Standing Walls II

1968 - 2016

© Larry Bell / ADAGP, Paris 2022.
Pinault Collection. Courtesy the artist and Hauser & Wirth.

6 grey glass panels and 7 clear glass panels. 243.8 × 182.8 × 1.27 cm (each).

The visual and physical perception of Standing Walls II (1968–2016), provides an immersive experience. Deliberately disrupting the structure of the cube, the artist arranges thirteen walls of clear and gray glass in a zigzag pattern, thereby creating a spatial ambiguity. In doing so, he combines both direct and peripheral vision, favoring a three- dimensional “atmospheric illusion”, reinforced by subtle chromatic gradations. Faced with the semi-reflective panels, the viewer’s reflection appears while disappearing, as if his or her image were captured and absorbed by the dullness of the surfaces, transporting them into a ghostly world.
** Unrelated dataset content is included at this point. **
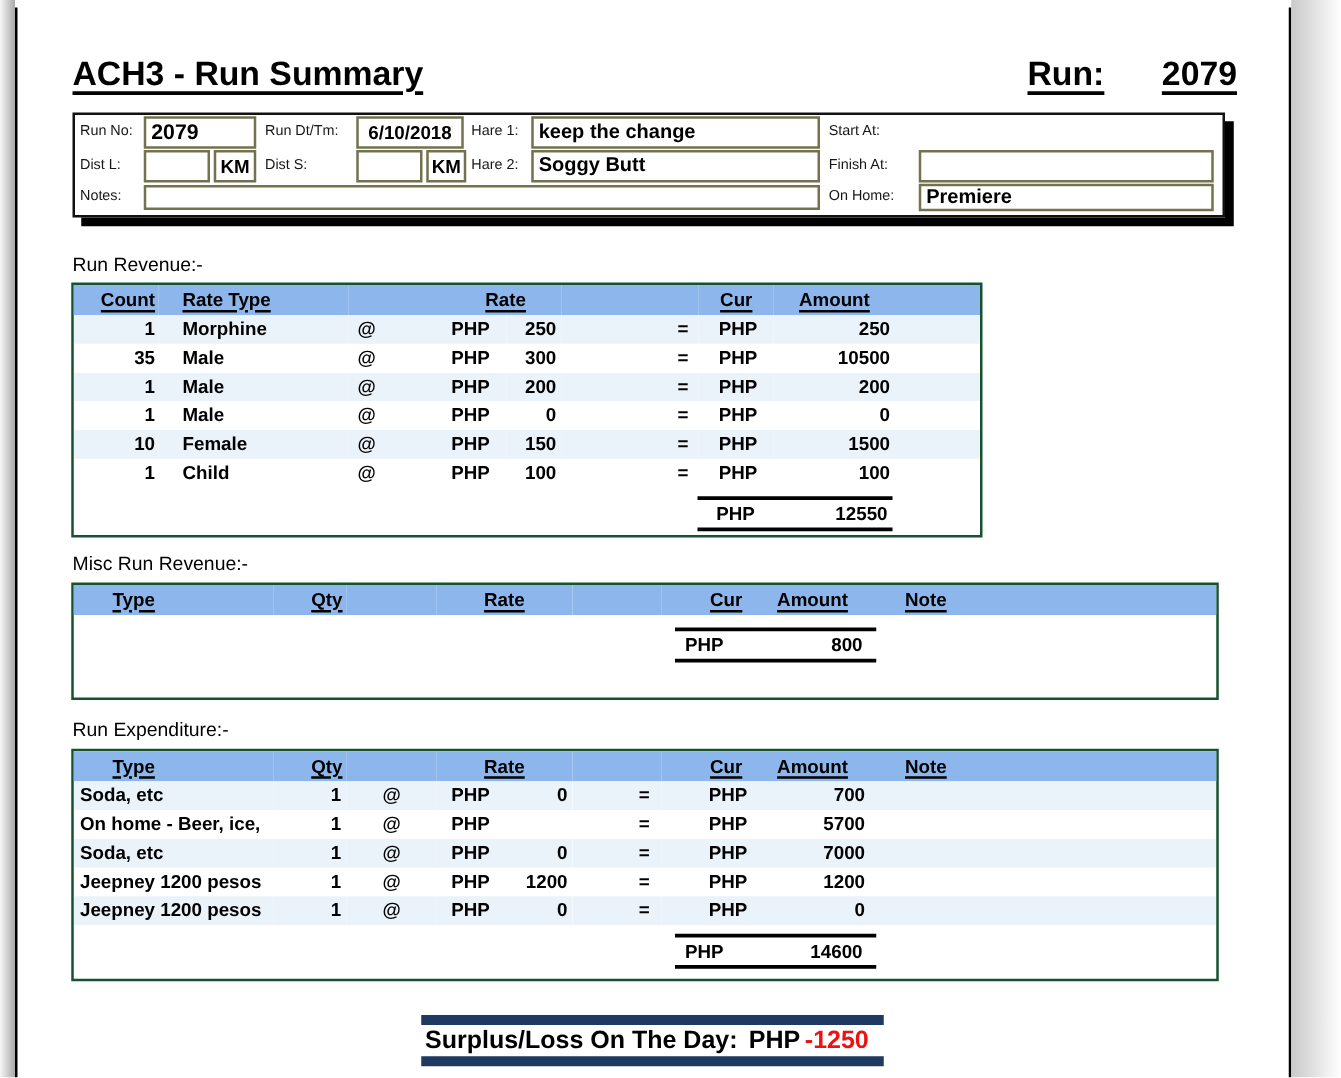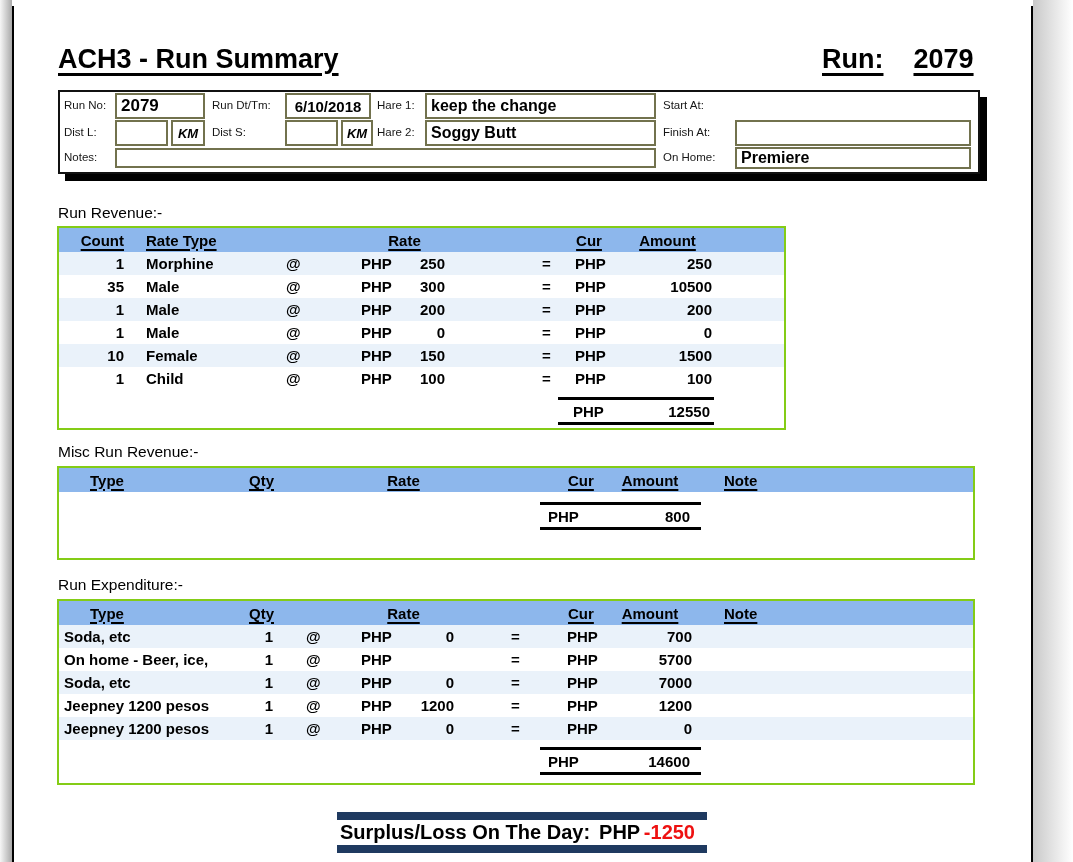"Run:" .runhdr { gap: 30px -> 46px }
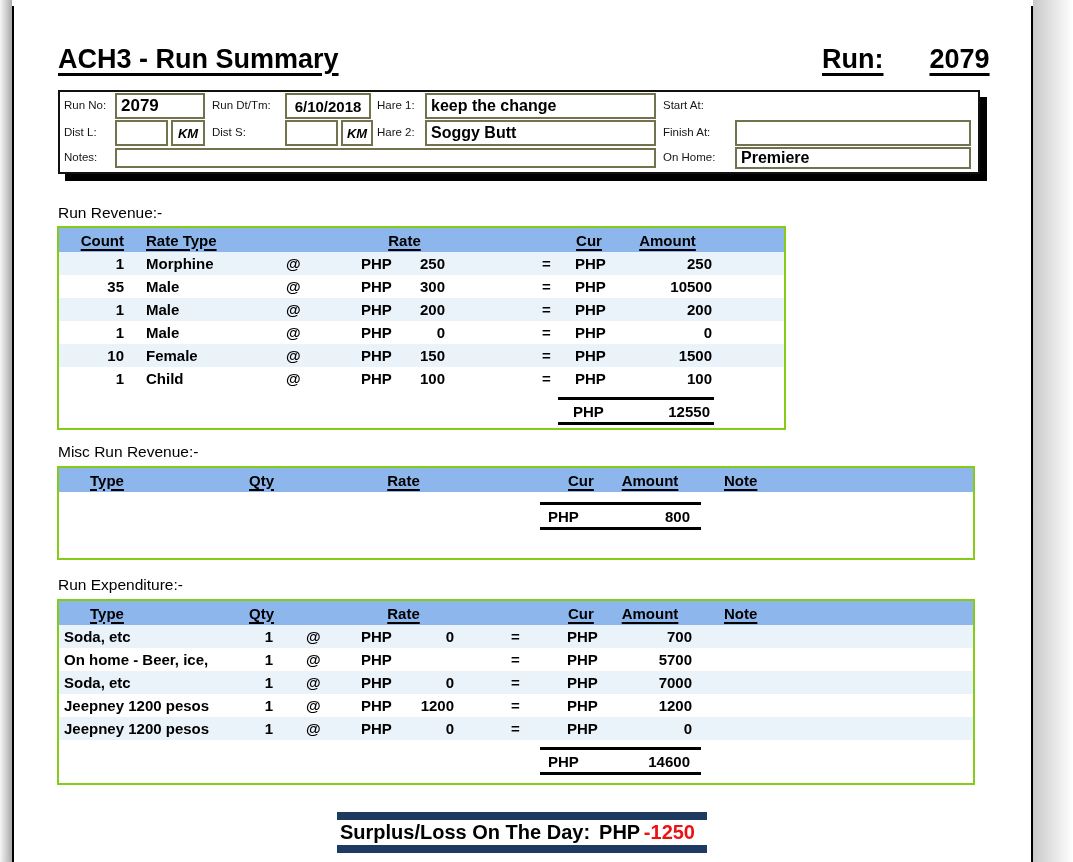"KM" .funit { font-size: 13px -> 15px; font-style: italic -> none }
Standing Walls II updates the power of the lure, of the simulacrum, making it difficult to distinguish between the real and the virtual, as the reflections and the surrounding spaces merge and one’s own gaze and that of others become superimposed. Thus, the fragile reflections of these monumental sculptures demonstrate that the human figure is only passing through: “The question of the appearance and disappearance of the human figure,” writes Marie de Brugerolles, “runs through all of Larry Bell’s work. It is the connection that animates the surfaces, illuminates the shadows, and disrupts the viewer.” Faced with Larry Bell’s strange mirrors, silhouettes appear and then disappear like ghosts.